J Neurosci Res. 2003 Sep 1;73(5):667-78
Matejuk A, Hopke C, Dwyer J, Subramanian S, Jones RE, Bourdette DN, Vandenbark AA, Offner H.
Department of Neurology, Oregon Health and Science University, Portland, Oregon.
Transgenic mice with T-cell receptor (TCR) specific for myelin basic protein (MBP)-Ac1-11 peptide and homozygous for the RAG-1 mutation (T/R- mice) spontaneously develop acute progressive experimental autoimmune encephalomyelitis (Sp-EAE) mediated by CD4+ T cells.
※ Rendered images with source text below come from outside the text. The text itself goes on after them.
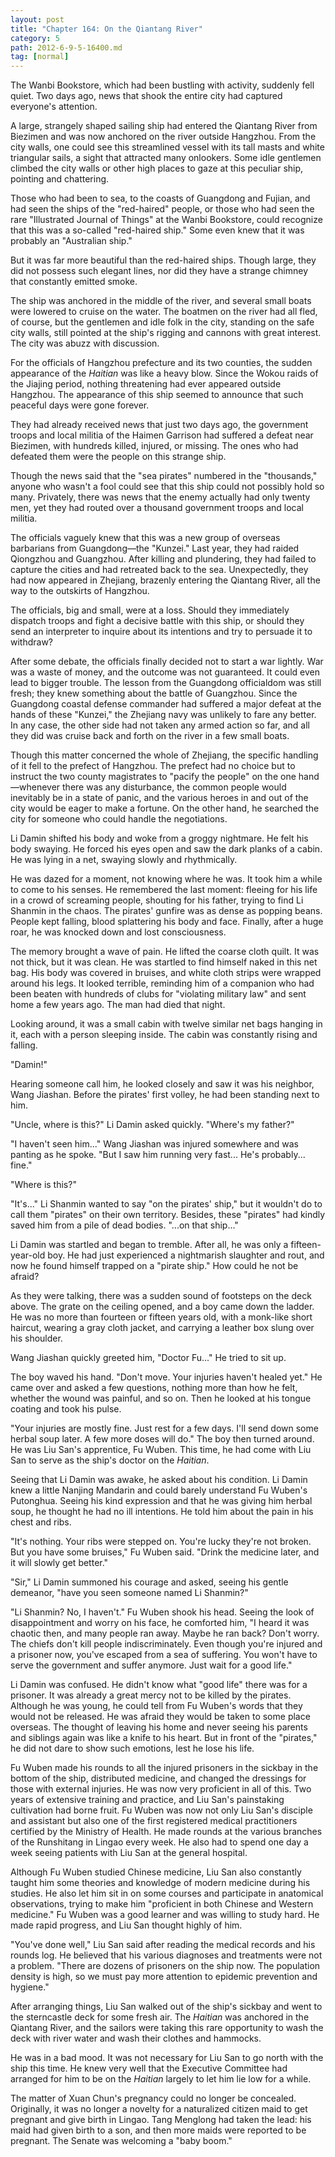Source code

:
 ```yaml
---
layout: post
title: "Chapter 164: On the Qiantang River"
category: 5
path: 2012-6-9-5-16400.md
tag: [normal]
---
```


The Wanbi Bookstore, which had been bustling with activity, suddenly fell quiet. Two days ago, news that shook the entire city had captured everyone's attention.

A large, strangely shaped sailing ship had entered the Qiantang River from Biezimen and was now anchored on the river outside Hangzhou. From the city walls, one could see this streamlined vessel with its tall masts and white triangular sails, a sight that attracted many onlookers. Some idle gentlemen climbed the city walls or other high places to gaze at this peculiar ship, pointing and chattering.

Those who had been to sea, to the coasts of Guangdong and Fujian, and had seen the ships of the "red-haired" people, or those who had seen the rare "Illustrated Journal of Things" at the Wanbi Bookstore, could recognize that this was a so-called "red-haired ship." Some even knew that it was probably an "Australian ship."

But it was far more beautiful than the red-haired ships. Though large, they did not possess such elegant lines, nor did they have a strange chimney that constantly emitted smoke.

The ship was anchored in the middle of the river, and several small boats were lowered to cruise on the water. The boatmen on the river had all fled, of course, but the gentlemen and idle folk in the city, standing on the safe city walls, still pointed at the ship's rigging and cannons with great interest. The city was abuzz with discussion.

For the officials of Hangzhou prefecture and its two counties, the sudden appearance of the *Haitian* was like a heavy blow. Since the Wokou raids of the Jiajing period, nothing threatening had ever appeared outside Hangzhou. The appearance of this ship seemed to announce that such peaceful days were gone forever.

They had already received news that just two days ago, the government troops and local militia of the Haimen Garrison had suffered a defeat near Biezimen, with hundreds killed, injured, or missing. The ones who had defeated them were the people on this strange ship.

Though the news said that the "sea pirates" numbered in the "thousands," anyone who wasn't a fool could see that this ship could not possibly hold so many. Privately, there was news that the enemy actually had only twenty men, yet they had routed over a thousand government troops and local militia.

The officials vaguely knew that this was a new group of overseas barbarians from Guangdong—the "Kunzei." Last year, they had raided Qiongzhou and Guangzhou. After killing and plundering, they had failed to capture the cities and had retreated back to the sea. Unexpectedly, they had now appeared in Zhejiang, brazenly entering the Qiantang River, all the way to the outskirts of Hangzhou.

The officials, big and small, were at a loss. Should they immediately dispatch troops and fight a decisive battle with this ship, or should they send an interpreter to inquire about its intentions and try to persuade it to withdraw?

After some debate, the officials finally decided not to start a war lightly. War was a waste of money, and the outcome was not guaranteed. It could even lead to bigger trouble. The lesson from the Guangdong officialdom was still fresh; they knew something about the battle of Guangzhou. Since the Guangdong coastal defense commander had suffered a major defeat at the hands of these "Kunzei," the Zhejiang navy was unlikely to fare any better. In any case, the other side had not taken any armed action so far, and all they did was cruise back and forth on the river in a few small boats.

Though this matter concerned the whole of Zhejiang, the specific handling of it fell to the prefect of Hangzhou. The prefect had no choice but to instruct the two county magistrates to "pacify the people" on the one hand—whenever there was any disturbance, the common people would inevitably be in a state of panic, and the various heroes in and out of the city would be eager to make a fortune. On the other hand, he searched the city for someone who could handle the negotiations.

Li Damin shifted his body and woke from a groggy nightmare. He felt his body swaying. He forced his eyes open and saw the dark planks of a cabin. He was lying in a net, swaying slowly and rhythmically.

He was dazed for a moment, not knowing where he was. It took him a while to come to his senses. He remembered the last moment: fleeing for his life in a crowd of screaming people, shouting for his father, trying to find Li Shanmin in the chaos. The pirates' gunfire was as dense as popping beans. People kept falling, blood splattering his body and face. Finally, after a huge roar, he was knocked down and lost consciousness.

The memory brought a wave of pain. He lifted the coarse cloth quilt. It was not thick, but it was clean. He was startled to find himself naked in this net bag. His body was covered in bruises, and white cloth strips were wrapped around his legs. It looked terrible, reminding him of a companion who had been beaten with hundreds of clubs for "violating military law" and sent home a few years ago. The man had died that night.

Looking around, it was a small cabin with twelve similar net bags hanging in it, each with a person sleeping inside. The cabin was constantly rising and falling.

"Damin!"

Hearing someone call him, he looked closely and saw it was his neighbor, Wang Jiashan. Before the pirates' first volley, he had been standing next to him.

"Uncle, where is this?" Li Damin asked quickly. "Where's my father?"

"I haven't seen him..." Wang Jiashan was injured somewhere and was panting as he spoke. "But I saw him running very fast... He's probably... fine."

"Where is this?"

"It's..." Li Shanmin wanted to say "on the pirates' ship," but it wouldn't do to call them "pirates" on their own territory. Besides, these "pirates" had kindly saved him from a pile of dead bodies. "...on that ship..."

Li Damin was startled and began to tremble. After all, he was only a fifteen-year-old boy. He had just experienced a nightmarish slaughter and rout, and now he found himself trapped on a "pirate ship." How could he not be afraid?

As they were talking, there was a sudden sound of footsteps on the deck above. The grate on the ceiling opened, and a boy came down the ladder. He was no more than fourteen or fifteen years old, with a monk-like short haircut, wearing a gray cloth jacket, and carrying a leather box slung over his shoulder.

Wang Jiashan quickly greeted him, "Doctor Fu..." He tried to sit up.

The boy waved his hand. "Don't move. Your injuries haven't healed yet." He came over and asked a few questions, nothing more than how he felt, whether the wound was painful, and so on. Then he looked at his tongue coating and took his pulse.

"Your injuries are mostly fine. Just rest for a few days. I'll send down some herbal soup later. A few more doses will do." The boy then turned around. He was Liu San's apprentice, Fu Wuben. This time, he had come with Liu San to serve as the ship's doctor on the *Haitian*.

Seeing that Li Damin was awake, he asked about his condition. Li Damin knew a little Nanjing Mandarin and could barely understand Fu Wuben's Putonghua. Seeing his kind expression and that he was giving him herbal soup, he thought he had no ill intentions. He told him about the pain in his chest and ribs.

"It's nothing. Your ribs were stepped on. You're lucky they're not broken. But you have some bruises," Fu Wuben said. "Drink the medicine later, and it will slowly get better."

"Sir," Li Damin summoned his courage and asked, seeing his gentle demeanor, "have you seen someone named Li Shanmin?"

"Li Shanmin? No, I haven't." Fu Wuben shook his head. Seeing the look of disappointment and worry on his face, he comforted him, "I heard it was chaotic then, and many people ran away. Maybe he ran back? Don't worry. The chiefs don't kill people indiscriminately. Even though you're injured and a prisoner now, you've escaped from a sea of suffering. You won't have to serve the government and suffer anymore. Just wait for a good life."

Li Damin was confused. He didn't know what "good life" there was for a prisoner. It was already a great mercy not to be killed by the pirates. Although he was young, he could tell from Fu Wuben's words that they would not be released. He was afraid they would be taken to some place overseas. The thought of leaving his home and never seeing his parents and siblings again was like a knife to his heart. But in front of the "pirates," he did not dare to show such emotions, lest he lose his life.

Fu Wuben made his rounds to all the injured prisoners in the sickbay in the bottom of the ship, distributed medicine, and changed the dressings for those with external injuries. He was now very proficient in all of this. Two years of extensive training and practice, and Liu San's painstaking cultivation had borne fruit. Fu Wuben was now not only Liu San's disciple and assistant but also one of the first registered medical practitioners certified by the Ministry of Health. He made rounds at the various branches of the Runshitang in Lingao every week. He also had to spend one day a week seeing patients with Liu San at the general hospital.

Although Fu Wuben studied Chinese medicine, Liu San also constantly taught him some theories and knowledge of modern medicine during his studies. He also let him sit in on some courses and participate in anatomical observations, trying to make him "proficient in both Chinese and Western medicine." Fu Wuben was a good learner and was willing to study hard. He made rapid progress, and Liu San thought highly of him.

"You've done well," Liu San said after reading the medical records and his rounds log. He believed that his various diagnoses and treatments were not a problem. "There are dozens of prisoners on the ship now. The population density is high, so we must pay more attention to epidemic prevention and hygiene."

After arranging things, Liu San walked out of the ship's sickbay and went to the sterncastle deck for some fresh air. The *Haitian* was anchored in the Qiantang River, and the sailors were taking this rare opportunity to wash the deck with river water and wash their clothes and hammocks.

He was in a bad mood. It was not necessary for Liu San to go north with the ship this time. He knew very well that the Executive Committee had arranged for him to be on the *Haitian* largely to let him lie low for a while.

The matter of Xuan Chun's pregnancy could no longer be concealed. Originally, it was no longer a novelty for a naturalized citizen maid to get pregnant and give birth in Lingao. Tang Menglong had taken the lead: his maid had given birth to a son, and then more maids were reported to be pregnant. The Senate was welcoming a "baby boom."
Microarray analysis of spinal cord tissue obtained from symptomatic versus non-symptomatic T/R- mice revealed strongly upregulated transcripts for genes involved in antigen presentation and processing, signal transduction, transcription regulation, metabolism, development, cell cycle, and many other processes involved in the induction of clinical and pathological signs of Sp-EAE.
Several highly expressed genes were related directly to inflammation, including cytokines/receptors, chemokines/receptors, acute phase, complement molecules, and others.
Many CNS-specific genes were also upregulated in sick mice.
Abundance of message for the Tg TCR BV8S2 gene as well as several monocyte/macrophage-associated genes would suggest that both components play a crucial role in the pathogenesis of Sp-EAE.
The profile of transcriptional changes found during the development of Sp-EAE provides the first description of the encephalitogenic process in the absence of purposeful immunization with myelin peptides and immune-enhancing adjuvants.
This unique approach is the first to implicate molecules and pathways that contribute naturally to onset of paralysis and demyelination, and thus may provide unique insights and novel treatment strategies for human diseases such as multiple sclerosis.